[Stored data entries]

▬▬▬

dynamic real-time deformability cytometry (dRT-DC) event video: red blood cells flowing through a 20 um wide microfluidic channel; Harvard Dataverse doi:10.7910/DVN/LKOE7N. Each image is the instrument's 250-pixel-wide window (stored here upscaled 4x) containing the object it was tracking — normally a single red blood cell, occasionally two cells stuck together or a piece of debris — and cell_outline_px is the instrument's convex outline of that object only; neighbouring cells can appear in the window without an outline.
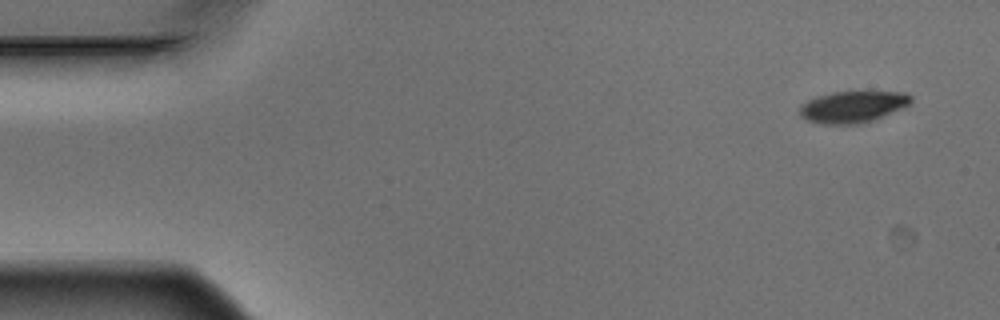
{"species": "Egyptian fruit bat (a non-hibernating species)", "species_latin": "Rousettus aegyptiacus", "temperature_condition": "warm", "stored_images_in_passage": 4, "camera_frame_rate_fps": 3000, "um_per_image_px": 0.085, "animal": {"sex": "male"}, "frame": {"image": 1, "passage_image": 1, "time_ms": 0.0, "image_size_px": [1000, 320], "cell_outline_px": [[912, 100], [908, 104], [900, 108], [872, 120], [856, 124], [824, 124], [804, 120], [800, 116], [800, 104], [816, 96], [832, 92], [904, 92], [912, 96]], "centroid_in_image_um": [72.41, 9.07], "position_along_channel_um": 12.6, "area_um2": 20.23}}
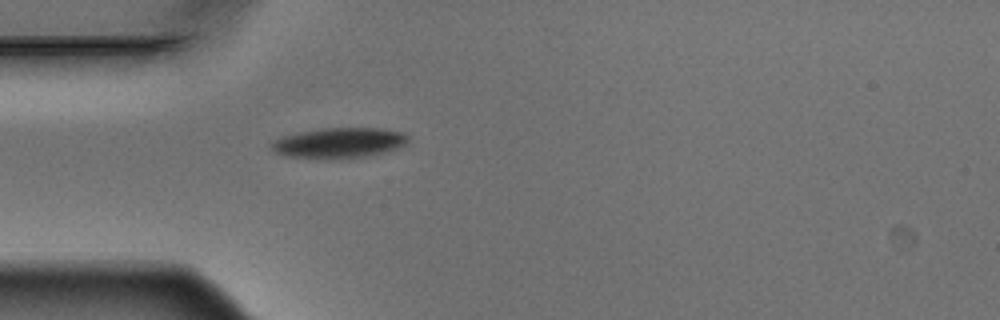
{"frame": {"image": 2, "passage_image": 4, "time_ms": 1.0, "image_size_px": [1000, 320], "cell_outline_px": [[408, 140], [400, 148], [388, 152], [364, 156], [328, 160], [324, 160], [288, 156], [276, 152], [268, 144], [284, 136], [300, 132], [324, 128], [380, 128], [404, 132], [408, 136]], "centroid_in_image_um": [28.85, 12.16], "position_along_channel_um": 56.1, "area_um2": 24.33}}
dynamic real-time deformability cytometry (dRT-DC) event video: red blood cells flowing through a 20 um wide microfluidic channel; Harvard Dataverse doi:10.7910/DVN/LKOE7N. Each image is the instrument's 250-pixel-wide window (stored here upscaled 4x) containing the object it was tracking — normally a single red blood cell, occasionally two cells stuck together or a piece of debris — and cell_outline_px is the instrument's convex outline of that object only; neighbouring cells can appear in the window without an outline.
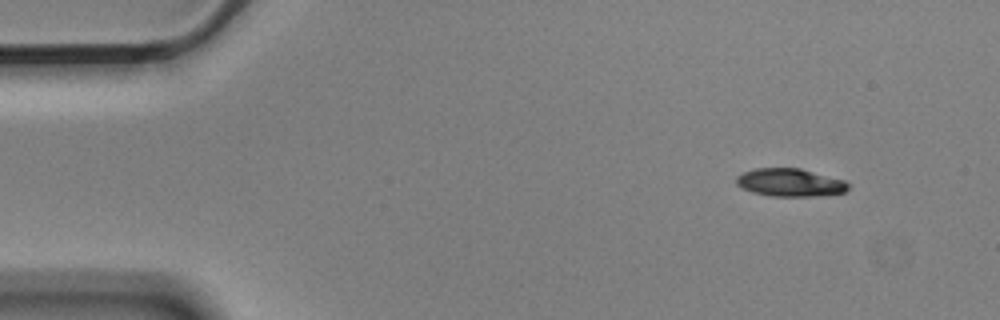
{"species": "Egyptian fruit bat (a non-hibernating species)", "species_latin": "Rousettus aegyptiacus", "temperature_condition": "cold", "stored_images_in_passage": 4, "camera_frame_rate_fps": 3000, "um_per_image_px": 0.085, "animal": {"sex": "male"}, "frame": {"image": 1, "passage_image": 1, "time_ms": 0.0, "image_size_px": [1000, 320], "cell_outline_px": [[848, 188], [844, 192], [820, 196], [772, 196], [752, 192], [736, 184], [736, 176], [744, 172], [756, 168], [800, 168], [844, 180], [848, 184]], "centroid_in_image_um": [67.15, 15.51], "position_along_channel_um": 17.9, "area_um2": 18.09}}
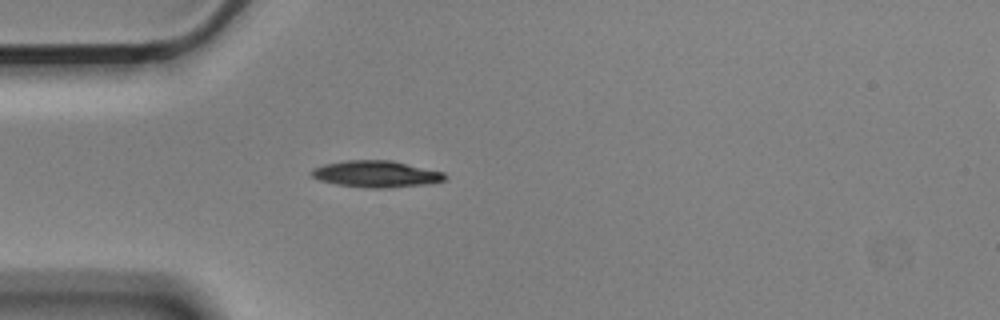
{"frame": {"image": 2, "passage_image": 4, "time_ms": 1.0, "image_size_px": [1000, 320], "cell_outline_px": [[448, 176], [444, 180], [432, 184], [392, 188], [368, 188], [336, 184], [320, 180], [312, 176], [308, 172], [312, 168], [324, 164], [344, 160], [392, 160], [444, 172]], "centroid_in_image_um": [31.99, 14.79], "position_along_channel_um": 53.0, "area_um2": 21.04}}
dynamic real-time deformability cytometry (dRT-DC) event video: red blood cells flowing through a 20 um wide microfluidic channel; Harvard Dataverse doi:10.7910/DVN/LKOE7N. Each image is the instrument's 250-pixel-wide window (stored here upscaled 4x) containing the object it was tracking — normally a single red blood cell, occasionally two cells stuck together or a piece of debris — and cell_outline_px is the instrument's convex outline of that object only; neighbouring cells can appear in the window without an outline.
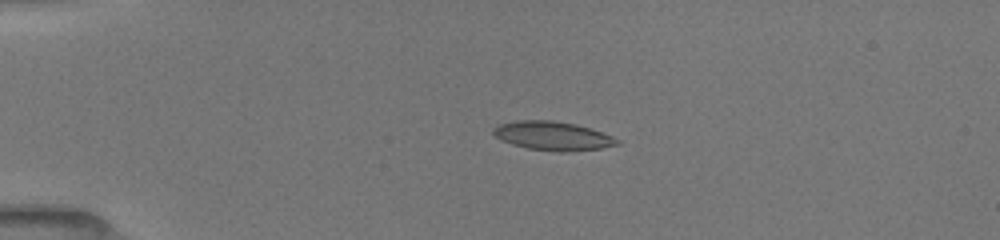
{"species": "common noctule bat (a hibernating species)", "species_latin": "Nyctalus noctula", "temperature_condition": "room temperature", "stored_images_in_passage": 8, "camera_frame_rate_fps": 3000, "um_per_image_px": 0.085, "animal": {"sex": "female", "body_mass_g": 19.5, "forearm_length_mm": 54.1}, "frame": {"image": 1, "passage_image": 5, "time_ms": 3.333, "image_size_px": [1000, 240], "cell_outline_px": [[620, 144], [600, 148], [568, 152], [560, 152], [528, 148], [512, 144], [500, 140], [492, 132], [492, 128], [500, 124], [516, 120], [552, 120], [576, 124], [612, 136], [620, 140]], "centroid_in_image_um": [46.96, 11.55], "position_along_channel_um": 38.0, "area_um2": 20.75}}
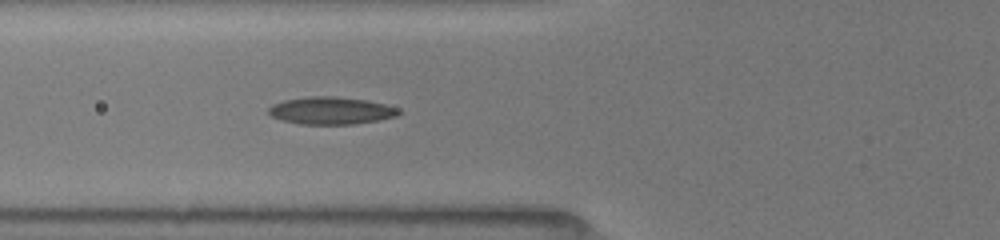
{"frame": {"image": 2, "passage_image": 8, "time_ms": 6.0, "image_size_px": [1000, 240], "cell_outline_px": [[404, 112], [396, 116], [380, 120], [352, 124], [300, 124], [280, 120], [272, 116], [268, 112], [268, 108], [272, 104], [284, 100], [312, 96], [332, 96], [364, 100], [384, 104], [400, 108]], "centroid_in_image_um": [28.15, 9.41], "position_along_channel_um": 97.7, "area_um2": 20.81}}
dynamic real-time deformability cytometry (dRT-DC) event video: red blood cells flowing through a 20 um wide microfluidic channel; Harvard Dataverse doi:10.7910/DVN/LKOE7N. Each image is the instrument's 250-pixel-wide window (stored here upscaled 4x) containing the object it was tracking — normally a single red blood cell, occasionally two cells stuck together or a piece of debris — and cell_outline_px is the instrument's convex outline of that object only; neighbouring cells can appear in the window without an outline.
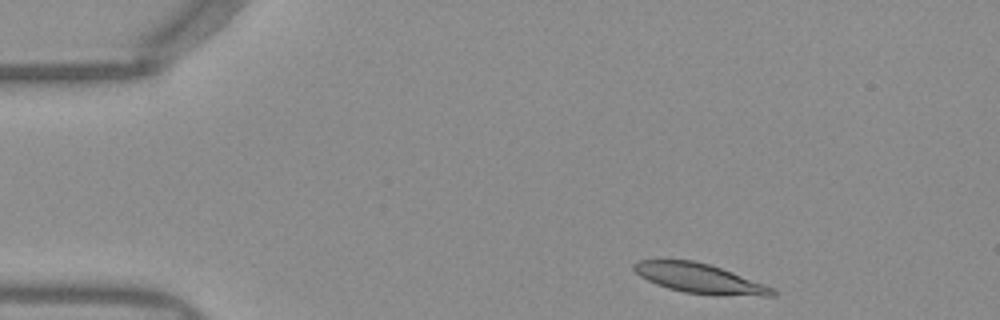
{"species": "Egyptian fruit bat (a non-hibernating species)", "species_latin": "Rousettus aegyptiacus", "temperature_condition": "warm", "stored_images_in_passage": 38, "camera_frame_rate_fps": 3000, "um_per_image_px": 0.085, "frame": {"image": 1, "passage_image": 2, "time_ms": 0.333, "image_size_px": [1000, 320], "cell_outline_px": [[776, 296], [716, 296], [684, 292], [668, 288], [656, 284], [640, 276], [632, 268], [632, 264], [636, 260], [692, 260], [708, 264], [732, 272], [776, 288]], "centroid_in_image_um": [59.5, 23.69], "position_along_channel_um": 25.5, "area_um2": 24.16}}
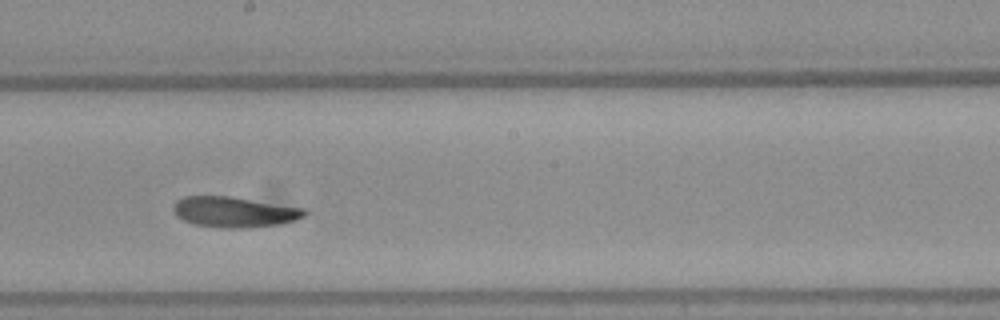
{"frame": {"image": 2, "passage_image": 23, "time_ms": 7.333, "image_size_px": [1000, 320], "cell_outline_px": [[308, 216], [296, 220], [276, 224], [248, 228], [216, 228], [192, 224], [176, 216], [172, 208], [176, 200], [184, 196], [232, 196], [308, 208]], "centroid_in_image_um": [19.95, 18.01], "position_along_channel_um": 228.2, "area_um2": 23.93}}
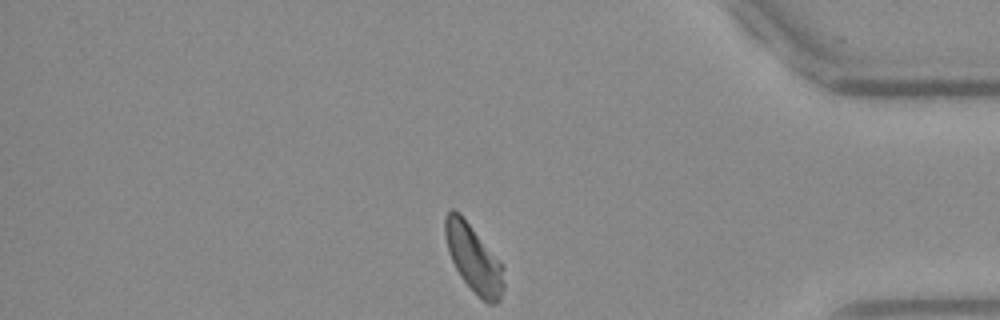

▬▬▬

# Written task
Images in the records should not be copied. Repeat all the rest exactly.

# Task result
dynamic real-time deformability cytometry (dRT-DC) event video: red blood cells flowing through a 20 um wide microfluidic channel; Harvard Dataverse doi:10.7910/DVN/LKOE7N. Each image is the instrument's 250-pixel-wide window (stored here upscaled 4x) containing the object it was tracking — normally a single red blood cell, occasionally two cells stuck together or a piece of debris — and cell_outline_px is the instrument's convex outline of that object only; neighbouring cells can appear in the window without an outline.
{"species": "Egyptian fruit bat (a non-hibernating species)", "species_latin": "Rousettus aegyptiacus", "temperature_condition": "warm", "stored_images_in_passage": 4, "camera_frame_rate_fps": 3000, "um_per_image_px": 0.085, "animal": {"sex": "male"}, "frame": {"image": 1, "passage_image": 1, "time_ms": 0.0, "image_size_px": [1000, 320], "cell_outline_px": [[912, 100], [908, 104], [900, 108], [872, 120], [856, 124], [824, 124], [804, 120], [800, 116], [800, 104], [816, 96], [832, 92], [904, 92], [912, 96]], "centroid_in_image_um": [72.41, 9.07], "position_along_channel_um": 12.6, "area_um2": 20.23}}
{"frame": {"image": 2, "passage_image": 4, "time_ms": 1.0, "image_size_px": [1000, 320], "cell_outline_px": [[408, 140], [400, 148], [388, 152], [364, 156], [328, 160], [324, 160], [288, 156], [276, 152], [268, 144], [284, 136], [300, 132], [324, 128], [380, 128], [404, 132], [408, 136]], "centroid_in_image_um": [28.85, 12.16], "position_along_channel_um": 56.1, "area_um2": 24.33}}
dynamic real-time deformability cytometry (dRT-DC) event video: red blood cells flowing through a 20 um wide microfluidic channel; Harvard Dataverse doi:10.7910/DVN/LKOE7N. Each image is the instrument's 250-pixel-wide window (stored here upscaled 4x) containing the object it was tracking — normally a single red blood cell, occasionally two cells stuck together or a piece of debris — and cell_outline_px is the instrument's convex outline of that object only; neighbouring cells can appear in the window without an outline.
{"species": "Egyptian fruit bat (a non-hibernating species)", "species_latin": "Rousettus aegyptiacus", "temperature_condition": "cold", "stored_images_in_passage": 4, "camera_frame_rate_fps": 3000, "um_per_image_px": 0.085, "animal": {"sex": "male"}, "frame": {"image": 1, "passage_image": 1, "time_ms": 0.0, "image_size_px": [1000, 320], "cell_outline_px": [[848, 188], [844, 192], [820, 196], [772, 196], [752, 192], [736, 184], [736, 176], [744, 172], [756, 168], [800, 168], [844, 180], [848, 184]], "centroid_in_image_um": [67.15, 15.51], "position_along_channel_um": 17.9, "area_um2": 18.09}}
{"frame": {"image": 2, "passage_image": 4, "time_ms": 1.0, "image_size_px": [1000, 320], "cell_outline_px": [[448, 176], [444, 180], [432, 184], [392, 188], [368, 188], [336, 184], [320, 180], [312, 176], [308, 172], [312, 168], [324, 164], [344, 160], [392, 160], [444, 172]], "centroid_in_image_um": [31.99, 14.79], "position_along_channel_um": 53.0, "area_um2": 21.04}}
dynamic real-time deformability cytometry (dRT-DC) event video: red blood cells flowing through a 20 um wide microfluidic channel; Harvard Dataverse doi:10.7910/DVN/LKOE7N. Each image is the instrument's 250-pixel-wide window (stored here upscaled 4x) containing the object it was tracking — normally a single red blood cell, occasionally two cells stuck together or a piece of debris — and cell_outline_px is the instrument's convex outline of that object only; neighbouring cells can appear in the window without an outline.
{"species": "common noctule bat (a hibernating species)", "species_latin": "Nyctalus noctula", "temperature_condition": "room temperature", "stored_images_in_passage": 8, "camera_frame_rate_fps": 3000, "um_per_image_px": 0.085, "animal": {"sex": "female", "body_mass_g": 19.5, "forearm_length_mm": 54.1}, "frame": {"image": 1, "passage_image": 5, "time_ms": 3.333, "image_size_px": [1000, 240], "cell_outline_px": [[620, 144], [600, 148], [568, 152], [560, 152], [528, 148], [512, 144], [500, 140], [492, 132], [492, 128], [500, 124], [516, 120], [552, 120], [576, 124], [612, 136], [620, 140]], "centroid_in_image_um": [46.96, 11.55], "position_along_channel_um": 38.0, "area_um2": 20.75}}
{"frame": {"image": 2, "passage_image": 8, "time_ms": 6.0, "image_size_px": [1000, 240], "cell_outline_px": [[404, 112], [396, 116], [380, 120], [352, 124], [300, 124], [280, 120], [272, 116], [268, 112], [268, 108], [272, 104], [284, 100], [312, 96], [332, 96], [364, 100], [384, 104], [400, 108]], "centroid_in_image_um": [28.15, 9.41], "position_along_channel_um": 97.7, "area_um2": 20.81}}
dynamic real-time deformability cytometry (dRT-DC) event video: red blood cells flowing through a 20 um wide microfluidic channel; Harvard Dataverse doi:10.7910/DVN/LKOE7N. Each image is the instrument's 250-pixel-wide window (stored here upscaled 4x) containing the object it was tracking — normally a single red blood cell, occasionally two cells stuck together or a piece of debris — and cell_outline_px is the instrument's convex outline of that object only; neighbouring cells can appear in the window without an outline.
{"species": "Egyptian fruit bat (a non-hibernating species)", "species_latin": "Rousettus aegyptiacus", "temperature_condition": "warm", "stored_images_in_passage": 38, "camera_frame_rate_fps": 3000, "um_per_image_px": 0.085, "frame": {"image": 1, "passage_image": 2, "time_ms": 0.333, "image_size_px": [1000, 320], "cell_outline_px": [[776, 296], [716, 296], [684, 292], [668, 288], [656, 284], [640, 276], [632, 268], [632, 264], [636, 260], [692, 260], [708, 264], [732, 272], [776, 288]], "centroid_in_image_um": [59.5, 23.69], "position_along_channel_um": 25.5, "area_um2": 24.16}}
{"frame": {"image": 2, "passage_image": 23, "time_ms": 7.333, "image_size_px": [1000, 320], "cell_outline_px": [[308, 216], [296, 220], [276, 224], [248, 228], [216, 228], [192, 224], [176, 216], [172, 208], [176, 200], [184, 196], [232, 196], [308, 208]], "centroid_in_image_um": [19.95, 18.01], "position_along_channel_um": 228.2, "area_um2": 23.93}}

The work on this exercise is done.